There were a lot of important discussion in this thread and I probably shouldn't have closed this since it seems that PSH still takes a while to open, nowhere fast enough for me to quickly send a ping.

I will reopen and the repo-owner can decide what if anything to do, including closing this. I liked the idea of having a persistent server running.

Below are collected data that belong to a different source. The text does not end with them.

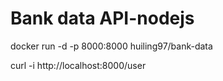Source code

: # Bank data API-nodejs

docker run -d -p 8000:8000 huiling97/bank-data

curl -i http://localhost:8000/user
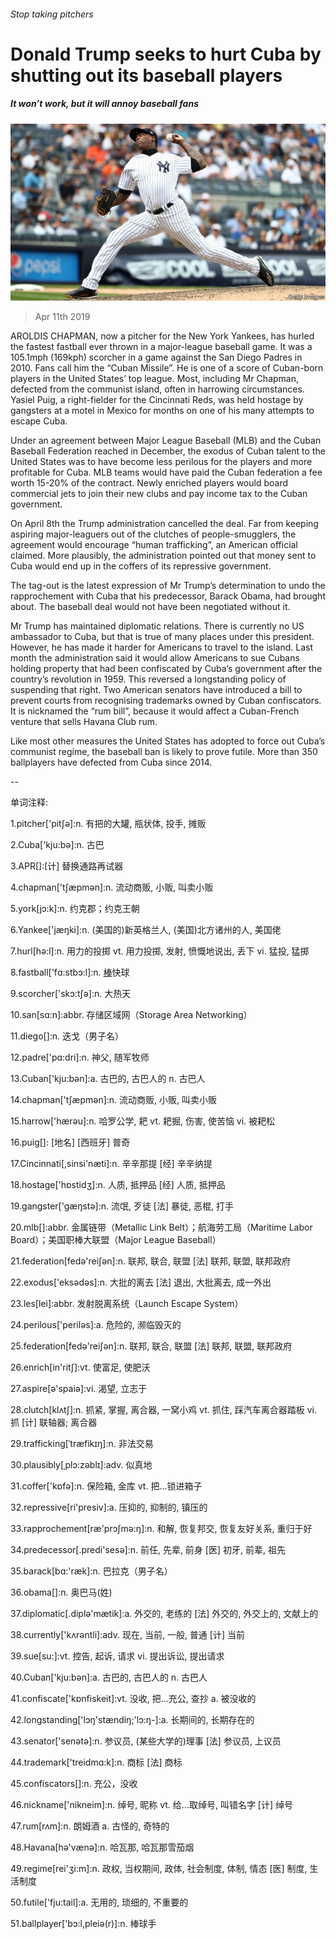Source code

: ###### Stop taking pitchers

# Donald Trump seeks to hurt Cuba by shutting out its baseball players 

##### It won’t work, but it will annoy baseball fans 

![image](images/20190413_AMP501.jpg) 

> Apr 11th 2019 

AROLDIS CHAPMAN, now a pitcher for the New York Yankees, has hurled the fastest fastball ever thrown in a major-league baseball game. It was a 105.1mph (169kph) scorcher in a game against the San Diego Padres in 2010. Fans call him the “Cuban Missile”. He is one of a score of Cuban-born players in the United States’ top league. Most, including Mr Chapman, defected from the communist island, often in harrowing circumstances. Yasiel Puig, a right-fielder for the Cincinnati Reds, was held hostage by gangsters at a motel in Mexico for months on one of his many attempts to escape Cuba. 

Under an agreement between Major League Baseball (MLB) and the Cuban Baseball Federation reached in December, the exodus of Cuban talent to the United States was to have become less perilous for the players and more profitable for Cuba. MLB teams would have paid the Cuban federation a fee worth 15-20% of the contract. Newly enriched players would board commercial jets to join their new clubs and pay income tax to the Cuban government. 

On April 8th the Trump administration cancelled the deal. Far from keeping aspiring major-leaguers out of the clutches of people-smugglers, the agreement would encourage “human trafficking”, an American official claimed. More plausibly, the administration pointed out that money sent to Cuba would end up in the coffers of its repressive government. 

The tag-out is the latest expression of Mr Trump’s determination to undo the rapprochement with Cuba that his predecessor, Barack Obama, had brought about. The baseball deal would not have been negotiated without it. 

Mr Trump has maintained diplomatic relations. There is currently no US ambassador to Cuba, but that is true of many places under this president. However, he has made it harder for Americans to travel to the island. Last month the administration said it would allow Americans to sue Cubans holding property that had been confiscated by Cuba’s government after the country’s revolution in 1959. This reversed a longstanding policy of suspending that right. Two American senators have introduced a bill to prevent courts from recognising trademarks owned by Cuban confiscators. It is nicknamed the “rum bill”, because it would affect a Cuban-French venture that sells Havana Club rum. 

Like most other measures the United States has adopted to force out Cuba’s communist regime, the baseball ban is likely to prove futile. More than 350 ballplayers have defected from Cuba since 2014. 

-- 

 单词注释:

1.pitcher['pitʃә]:n. 有把的大罐, 瓶状体, 投手, 摊贩 

2.Cuba['kju:bә]:n. 古巴 

3.APR[]:[计] 替换通路再试器 

4.chapman['tʃæpmәn]:n. 流动商贩, 小贩, 叫卖小贩 

5.york[jɔ:k]:n. 约克郡；约克王朝 

6.Yankee['jæŋki]:n. (美国的)新英格兰人, (美国)北方诸州的人, 美国佬 

7.hurl[hә:l]:n. 用力的投掷 vt. 用力投掷, 发射, 愤慨地说出, 丢下 vi. 猛投, 猛掷 

8.fastball['fɑ:stbɔ:l]:n. [棒](投手投出的)快球 

9.scorcher['skɔ:tʃә]:n. 大热天 

10.san[sɑ:n]:abbr. 存储区域网（Storage Area Networking） 

11.diego[]:n. 迭戈（男子名） 

12.padre['pɑ:dri]:n. 神父, 随军牧师 

13.Cuban['kju:bәn]:a. 古巴的, 古巴人的 n. 古巴人 

14.chapman['tʃæpmәn]:n. 流动商贩, 小贩, 叫卖小贩 

15.harrow['hærәu]:n. 哈罗公学, 耙 vt. 耙掘, 伤害, 使苦恼 vi. 被耙松 

16.puig[]: [地名] [西班牙] 普奇 

17.Cincinnati[,sinsi'næti]:n. 辛辛那提 [经] 辛辛纳提 

18.hostage['hɒstidʒ]:n. 人质, 抵押品 [经] 人质, 抵押品 

19.gangster['gæŋstә]:n. 流氓, 歹徒 [法] 暴徒, 恶棍, 打手 

20.mlb[]:abbr. 金属链带（Metallic Link Belt）；航海劳工局（Maritime Labor Board）；美国职棒大联盟（Major League Baseball） 

21.federation[fedә'reiʃәn]:n. 联邦, 联合, 联盟 [法] 联邦, 联盟, 联邦政府 

22.exodus['eksәdәs]:n. 大批的离去 [法] 退出, 大批离去, 成一外出 

23.les[lei]:abbr. 发射脱离系统（Launch Escape System） 

24.perilous['perilәs]:a. 危险的, 濒临毁灭的 

25.federation[fedә'reiʃәn]:n. 联邦, 联合, 联盟 [法] 联邦, 联盟, 联邦政府 

26.enrich[in'ritʃ]:vt. 使富足, 使肥沃 

27.aspire[ә'spaiә]:vi. 渴望, 立志于 

28.clutch[klʌtʃ]:n. 抓紧, 掌握, 离合器, 一窝小鸡 vt. 抓住, 踩汽车离合器踏板 vi. 抓 [计] 联轴器; 离合器 

29.trafficking[ˈtræfikɪŋ]:n. 非法交易 

30.plausibly[ˌplɔ:zəblɪ]:adv. 似真地 

31.coffer['kɒfә]:n. 保险箱, 金库 vt. 把...锁进箱子 

32.repressive[ri'presiv]:a. 压抑的, 抑制的, 镇压的 

33.rapprochement[ræ'prɔʃmә:ŋ]:n. 和解, 恢复邦交, 恢复友好关系, 重归于好 

34.predecessor[.predi'sesә]:n. 前任, 先辈, 前身 [医] 初牙, 前辈, 祖先 

35.barack[bɑ:'ræk]:n. 巴拉克（男子名） 

36.obama[]:n. 奥巴马(姓) 

37.diplomatic[.diplә'mætik]:a. 外交的, 老练的 [法] 外交的, 外交上的, 文献上的 

38.currently['kʌrәntli]:adv. 现在, 当前, 一般, 普通 [计] 当前 

39.sue[su:]:vt. 控告, 起诉, 请求 vi. 提出诉讼, 提出请求 

40.Cuban['kju:bәn]:a. 古巴的, 古巴人的 n. 古巴人 

41.confiscate['kɒnfiskeit]:vt. 没收, 把...充公, 查抄 a. 被没收的 

42.longstanding['lɔŋ'stændiŋ;'lɔ:ŋ-]:a. 长期间的, 长期存在的 

43.senator['senәtә]:n. 参议员, (某些大学的)理事 [法] 参议员, 上议员 

44.trademark['treidmɑ:k]:n. 商标 [法] 商标 

45.confiscators[]:n. 充公，没收 

46.nickname['nikneim]:n. 绰号, 昵称 vt. 给...取绰号, 叫错名字 [计] 绰号 

47.rum[rʌm]:n. 朗姆酒 a. 古怪的, 奇特的 

48.Havana[hә'vænә]:n. 哈瓦那, 哈瓦那雪茄烟 

49.regime[rei'ʒi:m]:n. 政权, 当权期间, 政体, 社会制度, 体制, 情态 [医] 制度, 生活制度 

50.futile['fju:tail]:a. 无用的, 琐细的, 不重要的 

51.ballplayer['bɔ:l,pleiә(r)]:n. 棒球手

[11:09:44 ~]time bash -c 'exit'
bash -c 'exit'  0.00s user 0.00s system 89% cpu 0.006 total
[11:09:46 ~]time zsh -c 'exit' 
zsh -c 'exit'  0.01s user 0.00s system 91% cpu 0.006 total
[11:09:49 ~]time psh -c 'exit' 
psh -c 'exit'  0.54s user 0.04s system 125% cpu 0.463 total

Updated timing from my mac using PowerShell 6.2

$ time pwsh -noprofile -c exit

real    0m0.426s
user    0m0.414s
sys 0m0.093s

$ time bash -c 'exit'

real    0m0.013s
user    0m0.004s
sys 0m0.007s

$ time zsh -c 'exit'

real    0m0.017s
user    0m0.005s
sys 0m0.009s

Since, AppImage is a virtualization, it will not be as fast.

.Net Core 3.0 has some improvements that will hopefully improve startup time, but certainly won't be comparable to bash or zsh

I remember here the idea was mentioned (Jason) to use a hosted solution to improve startup time.

@iSazonov yes, that is something we've thought about but isn't something we're targeting for 7.0

Make sense to have a tracking issue for this?